Procedure codes and fees are available on the crime victims
compensation web site or by contacting the crime victims
program.
(5) The following supporting documentation must be maintained and, if applicable, submitted when billing for services:
(a) Intake evaluation;
(b) Progress reports;
(c) Consultation reports;
(d) Special or diagnostic study reports;
(e) Independent assessment or closing exam reports;
(f) BR (by report) describing why a service or procedure is too unusual, variable, or complex to be assigned a value unit;
(g) The claimant's or patient's (if patient is other than claimant) private or public insurance information;
For example: When services provided are for survivors of homicide victims.
(6) The claim number must appear in the appropriate field on each bill form.
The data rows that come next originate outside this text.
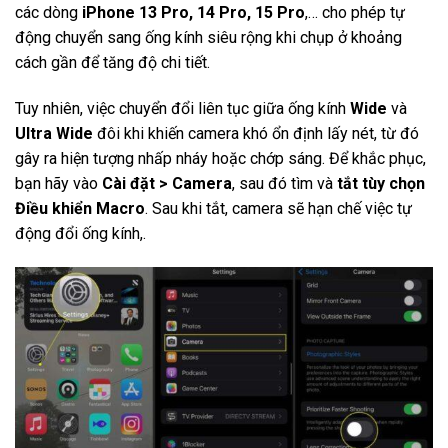
các dòng
iPhone 13 Pro, 14 Pro, 15 Pro
,… cho phép tự
động chuyển sang ống kính siêu rộng khi chụp ở khoảng
cách gần để tăng độ chi tiết.
Tuy nhiên, việc chuyển đổi liên tục giữa ống kính
Wide
và
Ultra Wide
đôi khi khiến camera khó ổn định lấy nét, từ đó
gây ra hiện tượng nhấp nháy hoặc chớp sáng. Để khắc phục,
bạn hãy vào
Cài đặt > Camera
, sau đó tìm và
tắt tùy chọn
Điều khiển Macro
. Sau khi tắt, camera sẽ hạn chế việc tự
động đổi ống kính,.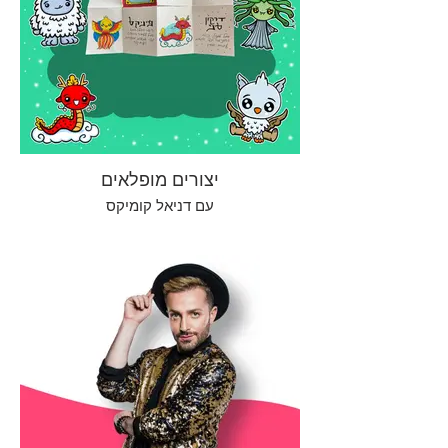
יצורים מופלאים
עם דניאל קומיקס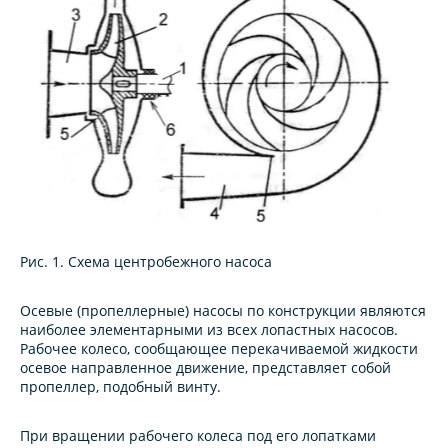
Рис. 1. Схема центробежного насоса
Осевые (пропеллерные) насосы по конструкции являются
наиболее элементaрными из всех лопастных насосов.
Рабочее колесо, сообщающее перекачиваемой жидкости
осевое направленное движение, представляет собой
пропеллер, подобный винту.
При вращении рабочего колеса под его лопатками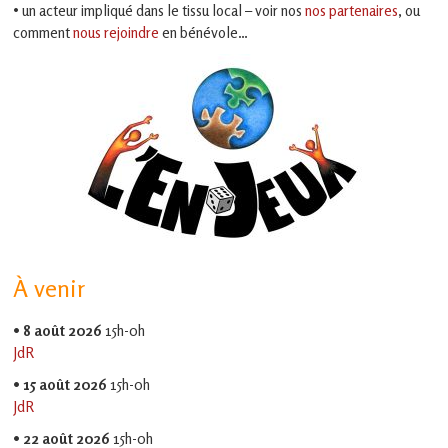
• un acteur impliqué dans le tissu local – voir nos
nos partenaires
, ou
comment
nous rejoindre
en bénévole…
À venir
•
8 août 2026
15h-0h
JdR
•
15 août 2026
15h-0h
JdR
•
22 août 2026
15h-0h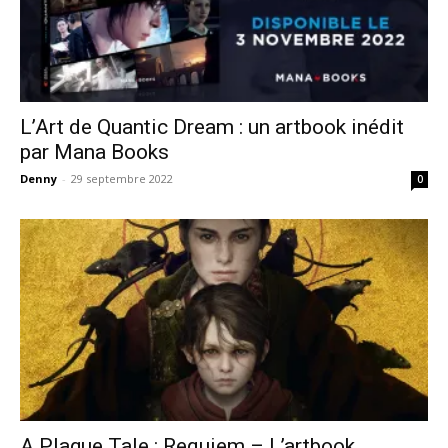
L’Art de Quantic Dream : un artbook inédit
par Mana Books
Denny
-
29 septembre 2022
0
A Plague Tale : Requiem – L’artbook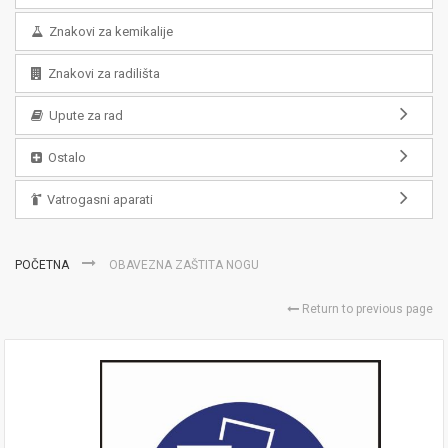
Znakovi za kemikalije
Znakovi za radilišta
Upute za rad
Ostalo
Vatrogasni aparati
POČETNA
OBAVEZNA ZAŠTITA NOGU
Return to previous page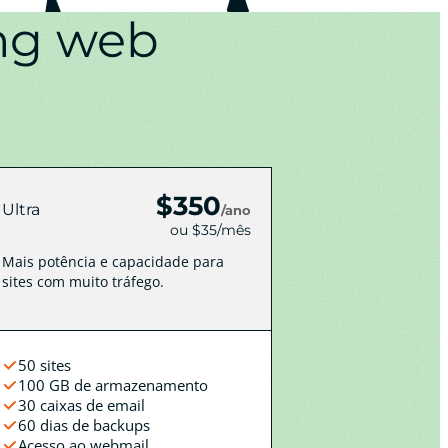
ing web
$350
Ultra
/ano
ou $35/mês
Mais potência e capacidade para
sites com muito tráfego.
50 sites
100 GB de armazenamento
30 caixas de email
60 dias de backups
Acesso ao webmail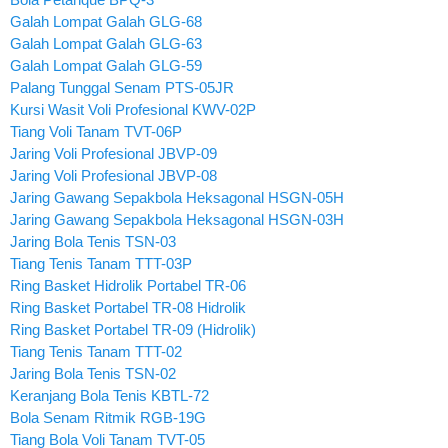
Galah Lompat Galah GLG-68
Galah Lompat Galah GLG-63
Galah Lompat Galah GLG-59
Palang Tunggal Senam PTS-05JR
Kursi Wasit Voli Profesional KWV-02P
Tiang Voli Tanam TVT-06P
Jaring Voli Profesional JBVP-09
Jaring Voli Profesional JBVP-08
Jaring Gawang Sepakbola Heksagonal HSGN-05H
Jaring Gawang Sepakbola Heksagonal HSGN-03H
Jaring Bola Tenis TSN-03
Tiang Tenis Tanam TTT-03P
Ring Basket Hidrolik Portabel TR-06
Ring Basket Portabel TR-08 Hidrolik
Ring Basket Portabel TR-09 (Hidrolik)
Tiang Tenis Tanam TTT-02
Jaring Bola Tenis TSN-02
Keranjang Bola Tenis KBTL-72
Bola Senam Ritmik RGB-19G
Tiang Bola Voli Tanam TVT-05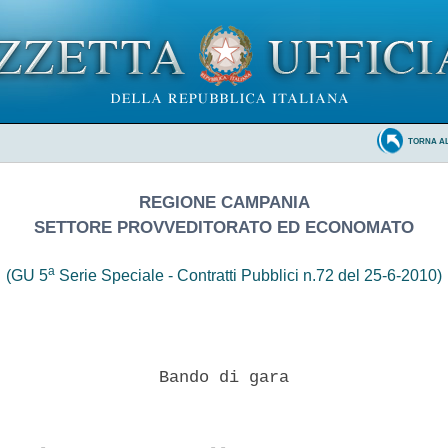
TORNA A
REGIONE CAMPANIA
SETTORE PROVVEDITORATO ED ECONOMATO
a
(GU 5
Serie Speciale - Contratti Pubblici n.72 del 25-6-2010)
                Bando di gara 
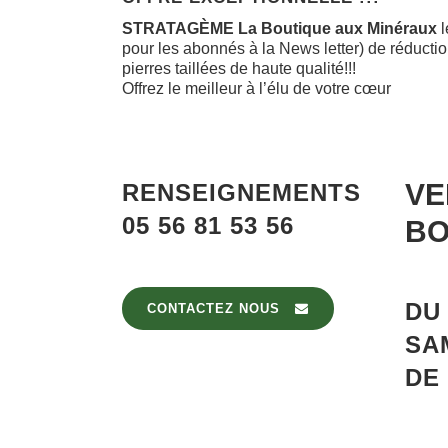
STRATAGÈME La Boutique aux Minéraux
l
pour les abonnés à la News letter) de réductio
pierres taillées de haute qualité!!!
Offrez le meilleur à l’élu de votre cœur
VE
RENSEIGNEMENTS
05 56 81 53 56
BO
D
CONTACTEZ NOUS
SA
DE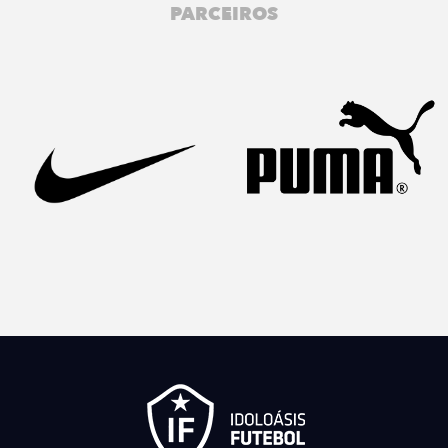
PARCEIROS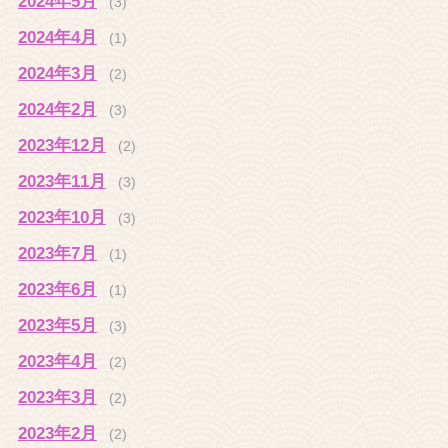
2024年5月
(3)
2024年4月
(1)
2024年3月
(2)
2024年2月
(3)
2023年12月
(2)
2023年11月
(3)
2023年10月
(3)
2023年7月
(1)
2023年6月
(1)
2023年5月
(3)
2023年4月
(2)
2023年3月
(2)
2023年2月
(2)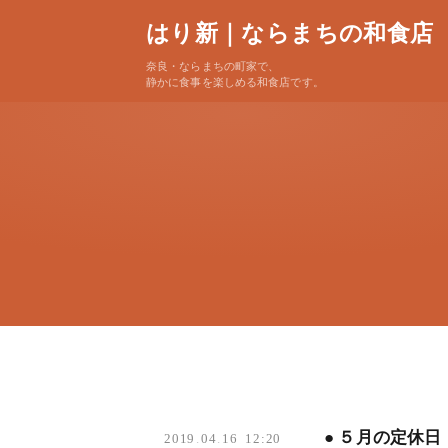
はり新｜ならまちの和食店
奈良・ならまちの町家で、
静かに食事を楽しめる和食店です。
● ５月の定休日
2019
.
04
.
16 12:20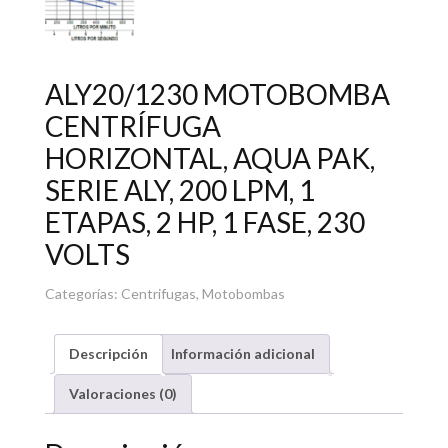
ALY20/1230 MOTOBOMBA
CENTRÍFUGA
HORIZONTAL, AQUA PAK,
SERIE ALY, 200 LPM, 1
ETAPAS, 2 HP, 1 FASE, 230
VOLTS
Categorías:
Centrifugas
,
Motobombas
Descripción
Información adicional
Valoraciones (0)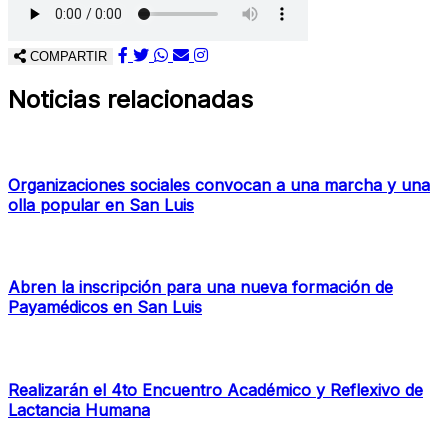
COMPARTIR
Noticias relacionadas
Organizaciones sociales convocan a una marcha y una
olla popular en San Luis
Abren la inscripción para una nueva formación de
Payamédicos en San Luis
Realizarán el 4to Encuentro Académico y Reflexivo de
Lactancia Humana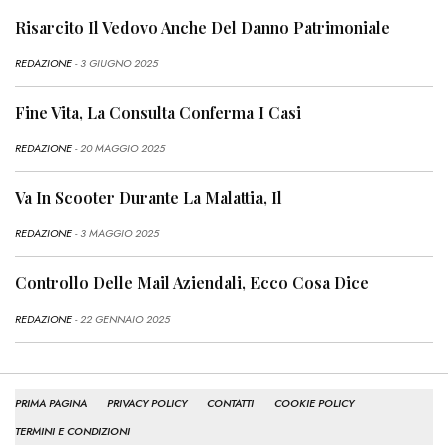
Risarcito Il Vedovo Anche Del Danno Patrimoniale
REDAZIONE
- 3 GIUGNO 2025
Fine Vita, La Consulta Conferma I Casi
REDAZIONE
- 20 MAGGIO 2025
Va In Scooter Durante La Malattia, Il
REDAZIONE
- 3 MAGGIO 2025
Controllo Delle Mail Aziendali, Ecco Cosa Dice
REDAZIONE
- 22 GENNAIO 2025
PRIMA PAGINA
PRIVACY POLICY
CONTATTI
COOKIE POLICY
TERMINI E CONDIZIONI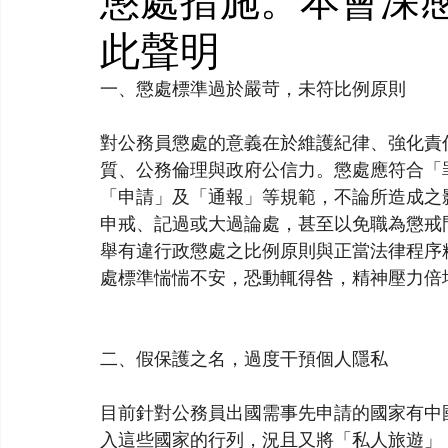
懲處措施。本會深
此聲明
一、懲處標準過於嚴苛，未符比例原則
對公務員懲處的意義在於維護紀律、強化責
質、公務倫理與政府公信力。懲處應符合「
「申請」及「通報」等規範，不論所造成之
申戒、記過或大過論處，甚至以免職為懲戒
舉有違行政懲處之比例原則與正當法律程序
處標準惴惴不安，恐動輒得咎，精神壓力倍
二、假保護之名，過度干預個人隱私
目前針對公務員出國需事先申請的國家有中
入這些國家的行列，況且又將「私人旅遊」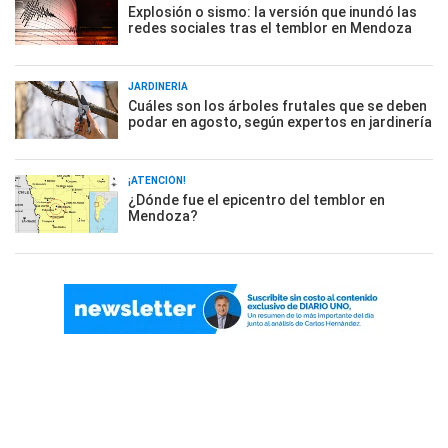
Explosión o sismo: la versión que inundó las
redes sociales tras el temblor en Mendoza
JARDINERÍA
Cuáles son los árboles frutales que se deben
podar en agosto, según expertos en jardinería
¡ATENCIÓN!
¿Dónde fue el epicentro del temblor en
Mendoza?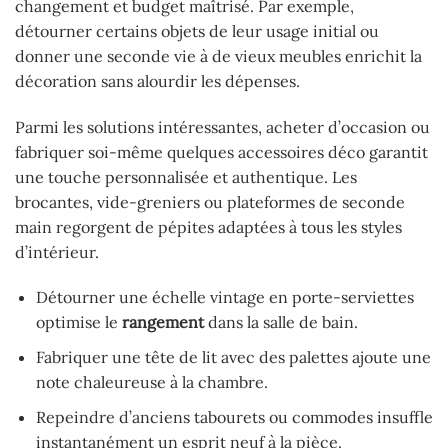
changement et budget maîtrisé. Par exemple,
détourner certains objets de leur usage initial ou
donner une seconde vie à de vieux meubles enrichit la
décoration sans alourdir les dépenses.
Parmi les solutions intéressantes, acheter d’occasion ou
fabriquer soi-même quelques accessoires déco garantit
une touche personnalisée et authentique. Les
brocantes, vide-greniers ou plateformes de seconde
main regorgent de pépites adaptées à tous les styles
d’intérieur.
Détourner une échelle vintage en porte-serviettes
optimise le
rangement
dans la salle de bain.
Fabriquer une tête de lit avec des palettes ajoute une
note chaleureuse à la chambre.
Repeindre d’anciens tabourets ou commodes insuffle
instantanément un esprit neuf à la pièce.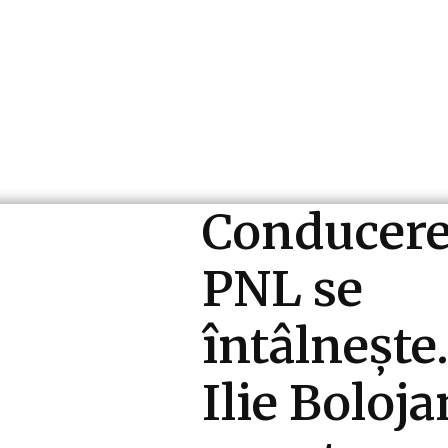
ri si Industrii
Cultura si Entertainment
Diverse N
Conducer
PNL se
întâlnește
Ilie Boloja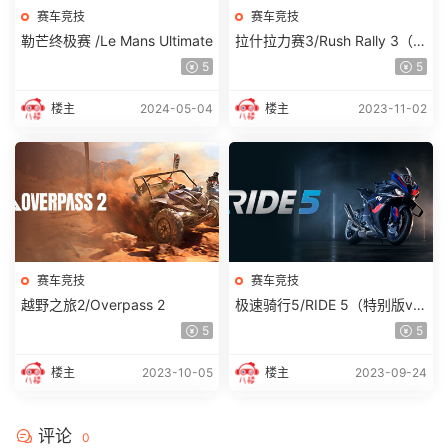
赛车竞技
赛车竞技
勒芒终极赛 /Le Mans Ultimate
拉什拉力赛3/Rush Rally 3（v
20231005）
5
5
楼主
2024-05-04
楼主
2023-11-02
赛车竞技
赛车竞技
越野之旅2/Overpass 2
极速骑行5/RIDE 5（特别版v2
0230907）
5
5
楼主
2023-10-05
楼主
2023-09-24
评论
0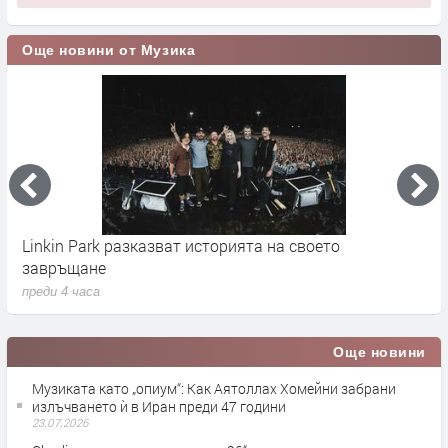
Още новини от Музика
Linkin Park разказват историята на своето
M
завръщане
с
преди 4 часа
п
Още новини
Музиката като „опиум“: Как Аятоллах Хомейни забрани
излъчването ѝ в Иран преди 47 години
23.07.2026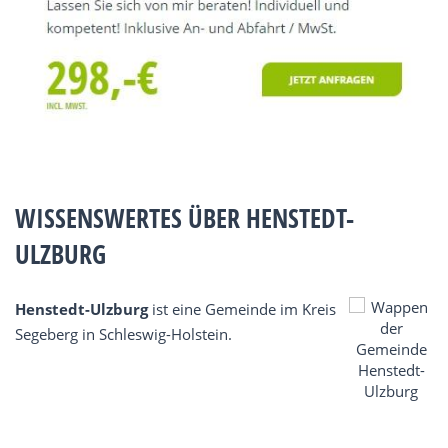
WISSENSWERTES ÜBER HENSTEDT-
ULZBURG
Henstedt-Ulzburg
ist eine Gemeinde im Kreis
Segeberg in Schleswig-Holstein.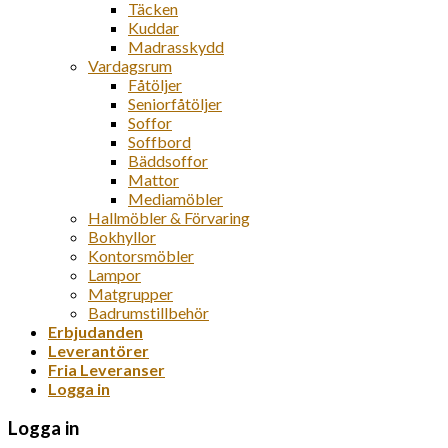
Täcken
Kuddar
Madrasskydd
Vardagsrum
Fåtöljer
Seniorfåtöljer
Soffor
Soffbord
Bäddsoffor
Mattor
Mediamöbler
Hallmöbler & Förvaring
Bokhyllor
Kontorsmöbler
Lampor
Matgrupper
Badrumstillbehör
Erbjudanden
Leverantörer
Fria Leveranser
Logga in
Logga in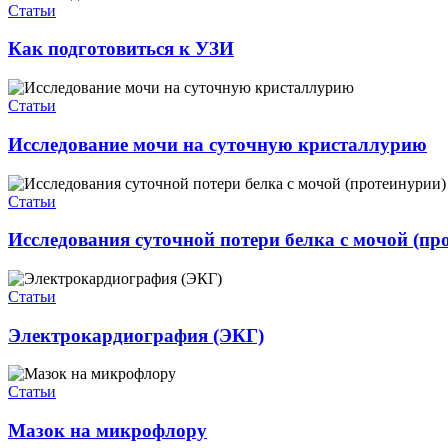
Статьи
Как подготовиться к УЗИ
Статьи
Исследование мочи на суточную кристаллурию
Статьи
Исследования суточной потери белка с мочой (пр
Статьи
Электрокардиография (ЭКГ)
Статьи
Мазок на микрофлору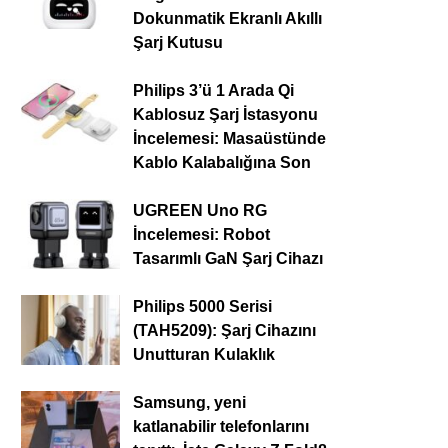
Dokunmatik Ekranlı Akıllı
Şarj Kutusu
Philips 3’ü 1 Arada Qi
Kablosuz Şarj İstasyonu
İncelemesi: Masaüstünde
Kablo Kalabalığına Son
UGREEN Uno RG
İncelemesi: Robot
Tasarımlı GaN Şarj Cihazı
Philips 5000 Serisi
(TAH5209): Şarj Cihazını
Unutturan Kulaklık
Samsung, yeni
katlanabilir telefonlarını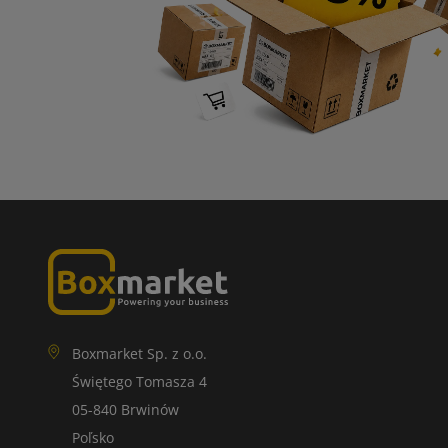
Boxmarket Sp. z o.o.
Świętego Tomasza 4
05-840 Brwinów
Poľsko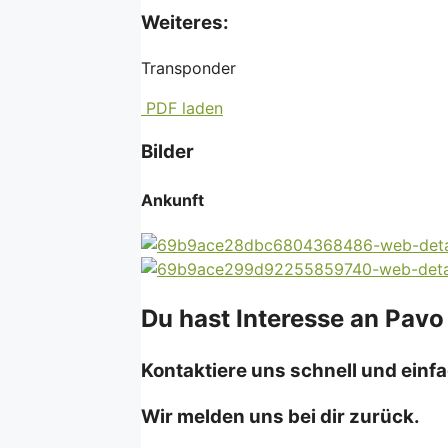
Weiteres:
Transponder
PDF laden
Bilder
Ankunft
Du hast Interesse an Pavo
Kontaktiere uns schnell und einfa
Wir melden uns bei dir zurück.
Reports and other correspondence must have the claim number in the upper right hand corner of each page.
(7) You may rebill us if your bill is not reported on your remittance advice within sixty days. Unless the information on the original bill was incorrect, a rebill should be identical. Rebills must be submitted for services denied if a claim is closed or rejected and subsequently reopened or allowed.
(8) We will adjust charges when appropriate. We must provide you with a written explanation as to why a billing was adjusted. A written explanation is not required if the adjustment was made solely to conform to our maximum allowable fees. Any inquiries regarding adjustment of charges must be received in the required format within ninety days from the date of payment.
[Statutory Authority: RCW 7.68.030, 7.68.080, 7.68.120, 51.36.010, 51.04.020 (1) and (4) and 51.04.030. 99-07-004, § 296-31-080, filed 3/4/99, effective 4/4/99; 97-02-090, § 296-31-080, filed 12/31/96, effective 1/31/97. Statutory Authority: RCW 7.68.030, 51.04.020(1) and 51.04.030. 95-15-004, § 296-31-080, filed 7/5/95, effective 8/5/95. Statutory Authority: Chapter 7.68 RCW. 94-02-015, § 296-31-080, filed 12/23/93, effective 1/24/94. Statutory Authority: RCW 43.22.050. 92-23-033, § 296-31-080, filed 11/13/92, effective 12/14/92.]